Every Dresden resident homesick about a rubble pile seems to have joined tours as the staccato guttural bark of the super loud tour guides resonated impinging the thought process. The audio headsets give autonomy with direct commentary but a better voiceover revamp without spaghetti western music would provide less interference. The highlight of the day is the tasty lunch of vine tomatoes, provolone, prosciutto and crusty breads and what seems a picture perfect mini forum in the half round. A plaque is found that casts a more solemn aura in lunching as the description of our dining table impacted it was the tomb of a temple priestess built to oversee the road to Herculaneum.
A major point of interest to the prurient minds is the Lupinary or brothels which have graphic murals of every known sexual gymnastic pose on the wall no doubt acting as a positional guide. The Lupi-menu reveals the price of a ‘Wellington Boot ‘was two glasses of wine which in today’s values sounds an absolute bargain. The Villa of mysteries (Villa dei mysteri) is named for the paintings in one room of the residence which is on the outskirts of Pompeii and was relatively untarnished in the 79AD eruption.
Throughout the villa is decorated with very fine paintings and frescos although the actual subject of the frescoes is hotly debated.

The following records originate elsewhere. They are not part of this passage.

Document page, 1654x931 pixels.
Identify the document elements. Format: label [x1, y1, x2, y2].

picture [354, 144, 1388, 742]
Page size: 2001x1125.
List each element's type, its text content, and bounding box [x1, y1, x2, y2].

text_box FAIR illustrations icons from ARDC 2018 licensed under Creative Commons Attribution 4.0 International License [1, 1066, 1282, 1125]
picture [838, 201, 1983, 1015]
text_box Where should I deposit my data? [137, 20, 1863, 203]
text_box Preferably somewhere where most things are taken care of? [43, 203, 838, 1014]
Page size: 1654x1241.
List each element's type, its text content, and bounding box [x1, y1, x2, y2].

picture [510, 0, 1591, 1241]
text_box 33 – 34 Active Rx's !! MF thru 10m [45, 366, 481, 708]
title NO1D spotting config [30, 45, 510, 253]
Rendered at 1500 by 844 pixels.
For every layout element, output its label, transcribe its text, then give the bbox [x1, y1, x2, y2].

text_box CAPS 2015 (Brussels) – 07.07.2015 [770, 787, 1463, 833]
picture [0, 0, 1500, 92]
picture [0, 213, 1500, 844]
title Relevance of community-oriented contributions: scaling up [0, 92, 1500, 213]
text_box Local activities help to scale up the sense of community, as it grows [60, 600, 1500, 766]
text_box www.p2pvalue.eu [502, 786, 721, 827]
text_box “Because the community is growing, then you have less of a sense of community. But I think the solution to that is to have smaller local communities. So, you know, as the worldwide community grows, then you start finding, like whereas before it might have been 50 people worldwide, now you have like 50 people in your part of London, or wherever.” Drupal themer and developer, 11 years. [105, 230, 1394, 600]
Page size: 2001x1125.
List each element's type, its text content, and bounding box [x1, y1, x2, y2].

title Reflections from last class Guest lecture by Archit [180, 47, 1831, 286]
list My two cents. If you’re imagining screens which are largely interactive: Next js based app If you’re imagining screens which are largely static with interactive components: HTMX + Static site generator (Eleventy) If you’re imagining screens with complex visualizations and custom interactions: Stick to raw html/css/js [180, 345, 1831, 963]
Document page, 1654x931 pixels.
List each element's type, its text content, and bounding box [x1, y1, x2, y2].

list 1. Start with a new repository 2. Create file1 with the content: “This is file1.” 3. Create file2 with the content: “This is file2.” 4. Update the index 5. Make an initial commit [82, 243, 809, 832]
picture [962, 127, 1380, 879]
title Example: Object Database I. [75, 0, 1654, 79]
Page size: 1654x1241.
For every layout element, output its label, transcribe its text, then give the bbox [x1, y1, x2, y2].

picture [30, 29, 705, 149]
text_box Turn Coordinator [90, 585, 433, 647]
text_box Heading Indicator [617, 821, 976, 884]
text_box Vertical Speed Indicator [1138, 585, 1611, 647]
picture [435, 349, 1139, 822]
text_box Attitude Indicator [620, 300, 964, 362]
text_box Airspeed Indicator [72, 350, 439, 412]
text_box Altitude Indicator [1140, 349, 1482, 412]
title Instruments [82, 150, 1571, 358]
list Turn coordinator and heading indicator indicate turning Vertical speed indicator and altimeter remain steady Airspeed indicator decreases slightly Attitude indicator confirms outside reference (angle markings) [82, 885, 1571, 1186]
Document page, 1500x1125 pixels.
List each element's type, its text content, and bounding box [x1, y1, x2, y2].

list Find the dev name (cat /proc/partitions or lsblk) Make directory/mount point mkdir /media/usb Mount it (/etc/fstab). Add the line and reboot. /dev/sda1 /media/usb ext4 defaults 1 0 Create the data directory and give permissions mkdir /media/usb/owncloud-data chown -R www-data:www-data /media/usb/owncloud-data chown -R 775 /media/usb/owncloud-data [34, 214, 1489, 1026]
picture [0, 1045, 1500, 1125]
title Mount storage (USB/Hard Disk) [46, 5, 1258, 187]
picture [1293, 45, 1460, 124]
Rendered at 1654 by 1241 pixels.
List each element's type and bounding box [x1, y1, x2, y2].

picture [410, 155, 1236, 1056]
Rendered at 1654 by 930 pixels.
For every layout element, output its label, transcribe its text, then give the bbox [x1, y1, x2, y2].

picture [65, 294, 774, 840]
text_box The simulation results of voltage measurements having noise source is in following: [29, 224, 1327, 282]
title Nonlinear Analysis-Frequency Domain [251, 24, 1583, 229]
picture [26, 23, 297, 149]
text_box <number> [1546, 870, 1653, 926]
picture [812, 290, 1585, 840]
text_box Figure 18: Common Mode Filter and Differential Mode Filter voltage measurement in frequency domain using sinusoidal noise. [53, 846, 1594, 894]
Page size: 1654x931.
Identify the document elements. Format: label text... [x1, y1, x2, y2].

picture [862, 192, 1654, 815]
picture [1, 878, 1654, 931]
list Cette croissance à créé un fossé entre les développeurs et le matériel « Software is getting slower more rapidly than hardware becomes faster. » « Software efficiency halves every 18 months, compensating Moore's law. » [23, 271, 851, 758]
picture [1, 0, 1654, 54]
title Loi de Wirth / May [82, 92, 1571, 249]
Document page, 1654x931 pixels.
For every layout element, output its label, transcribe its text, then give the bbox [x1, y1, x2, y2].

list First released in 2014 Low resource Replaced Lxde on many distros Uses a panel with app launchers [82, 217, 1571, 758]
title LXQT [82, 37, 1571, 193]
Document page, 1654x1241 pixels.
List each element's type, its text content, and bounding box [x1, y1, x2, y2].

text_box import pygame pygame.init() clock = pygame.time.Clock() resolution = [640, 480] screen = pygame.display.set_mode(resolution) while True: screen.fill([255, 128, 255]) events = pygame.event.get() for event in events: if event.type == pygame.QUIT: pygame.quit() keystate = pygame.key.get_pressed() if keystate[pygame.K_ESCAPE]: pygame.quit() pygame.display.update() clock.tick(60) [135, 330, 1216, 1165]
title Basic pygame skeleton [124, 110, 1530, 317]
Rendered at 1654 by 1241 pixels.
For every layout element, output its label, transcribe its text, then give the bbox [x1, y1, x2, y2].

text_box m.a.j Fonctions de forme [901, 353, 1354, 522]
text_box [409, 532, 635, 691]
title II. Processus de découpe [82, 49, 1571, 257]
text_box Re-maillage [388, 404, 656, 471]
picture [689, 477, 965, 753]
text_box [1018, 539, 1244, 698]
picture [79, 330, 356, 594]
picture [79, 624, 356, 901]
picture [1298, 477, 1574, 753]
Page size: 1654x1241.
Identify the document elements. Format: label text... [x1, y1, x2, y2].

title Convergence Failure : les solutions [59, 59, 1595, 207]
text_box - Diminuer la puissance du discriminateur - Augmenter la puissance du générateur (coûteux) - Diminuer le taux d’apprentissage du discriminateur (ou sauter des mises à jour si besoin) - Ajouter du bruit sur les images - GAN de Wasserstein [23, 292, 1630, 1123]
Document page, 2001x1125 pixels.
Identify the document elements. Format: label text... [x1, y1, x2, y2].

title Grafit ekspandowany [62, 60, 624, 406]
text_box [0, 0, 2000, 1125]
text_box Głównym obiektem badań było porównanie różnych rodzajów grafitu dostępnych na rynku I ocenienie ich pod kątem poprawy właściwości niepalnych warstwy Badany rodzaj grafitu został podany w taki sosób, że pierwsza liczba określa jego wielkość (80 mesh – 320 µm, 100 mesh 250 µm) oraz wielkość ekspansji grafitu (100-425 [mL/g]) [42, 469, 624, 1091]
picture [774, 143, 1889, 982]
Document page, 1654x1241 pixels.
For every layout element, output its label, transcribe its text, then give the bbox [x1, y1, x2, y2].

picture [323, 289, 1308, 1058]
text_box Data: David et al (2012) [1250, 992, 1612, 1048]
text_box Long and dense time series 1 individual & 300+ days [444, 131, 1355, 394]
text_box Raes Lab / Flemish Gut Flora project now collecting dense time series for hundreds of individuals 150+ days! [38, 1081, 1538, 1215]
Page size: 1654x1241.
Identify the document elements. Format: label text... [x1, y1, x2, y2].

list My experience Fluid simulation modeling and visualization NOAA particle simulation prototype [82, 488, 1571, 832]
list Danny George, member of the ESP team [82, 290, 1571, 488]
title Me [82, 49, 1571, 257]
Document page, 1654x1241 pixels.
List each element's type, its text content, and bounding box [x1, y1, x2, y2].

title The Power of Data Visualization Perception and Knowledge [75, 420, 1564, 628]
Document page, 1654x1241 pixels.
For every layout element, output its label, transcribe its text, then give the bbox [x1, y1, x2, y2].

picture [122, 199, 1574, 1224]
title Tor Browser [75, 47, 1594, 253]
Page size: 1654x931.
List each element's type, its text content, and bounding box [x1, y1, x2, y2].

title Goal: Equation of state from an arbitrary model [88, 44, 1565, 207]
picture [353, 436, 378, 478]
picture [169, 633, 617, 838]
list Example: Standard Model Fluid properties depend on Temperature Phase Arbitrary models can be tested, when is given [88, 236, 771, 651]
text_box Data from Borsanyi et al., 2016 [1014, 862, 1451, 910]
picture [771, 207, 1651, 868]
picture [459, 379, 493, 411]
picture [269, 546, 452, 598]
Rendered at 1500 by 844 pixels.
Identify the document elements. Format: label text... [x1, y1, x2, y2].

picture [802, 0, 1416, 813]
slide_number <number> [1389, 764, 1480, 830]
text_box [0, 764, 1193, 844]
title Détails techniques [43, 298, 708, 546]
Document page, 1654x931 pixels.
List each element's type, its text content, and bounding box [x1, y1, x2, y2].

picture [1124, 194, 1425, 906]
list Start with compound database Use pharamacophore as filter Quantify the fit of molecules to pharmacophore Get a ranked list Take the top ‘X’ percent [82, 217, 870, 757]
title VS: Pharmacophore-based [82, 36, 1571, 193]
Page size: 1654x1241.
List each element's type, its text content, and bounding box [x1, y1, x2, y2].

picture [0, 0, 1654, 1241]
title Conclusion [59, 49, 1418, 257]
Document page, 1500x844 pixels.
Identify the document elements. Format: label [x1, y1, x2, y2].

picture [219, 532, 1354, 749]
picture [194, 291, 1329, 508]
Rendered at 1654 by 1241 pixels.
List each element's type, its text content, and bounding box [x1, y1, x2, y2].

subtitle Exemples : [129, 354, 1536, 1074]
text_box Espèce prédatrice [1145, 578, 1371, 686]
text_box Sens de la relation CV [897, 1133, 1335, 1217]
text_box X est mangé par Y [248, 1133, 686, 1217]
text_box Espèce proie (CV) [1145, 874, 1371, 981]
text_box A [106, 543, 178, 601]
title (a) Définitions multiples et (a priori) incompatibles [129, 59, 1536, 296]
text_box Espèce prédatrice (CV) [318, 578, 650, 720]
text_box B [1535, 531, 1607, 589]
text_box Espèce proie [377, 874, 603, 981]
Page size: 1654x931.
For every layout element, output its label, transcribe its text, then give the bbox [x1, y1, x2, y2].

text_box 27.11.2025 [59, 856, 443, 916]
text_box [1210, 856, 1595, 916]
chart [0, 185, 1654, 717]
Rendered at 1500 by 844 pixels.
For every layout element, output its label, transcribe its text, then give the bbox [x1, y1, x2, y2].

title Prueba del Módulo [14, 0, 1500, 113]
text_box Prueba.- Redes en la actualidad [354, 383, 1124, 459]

A most common interpretation of the images is the initiation of a woman into the special cult of Dionysus who seems to be getting off with Ariadne but there again perhaps in reality they are an ancient fore runner to manga comics?
Withdrawal from the 50 hectare site, of which only a third is open to the public, is via the enormous amphitheatre (Teatro grande) to then get into a commuter scramble to gain passage to Sorrento and the bus to Positano. The guide books present Sorrento in a lesser light and it was not on the current agenda to visit so the opportunity to wander while trying to buy an elusive bus ticket is taken.
The population of seventeen thousand residents make it the largest town on the peninsular and the centre had the feel and guise of an English holiday town and it was only the best presented Gelato shops in Italy that changed the perception. Brief visits are not a fair assumption but Amalfi Drive provides magnificent views over the Bay of Naples and the town is home to the many ferries and hydrofoils that service Ischia and Capri.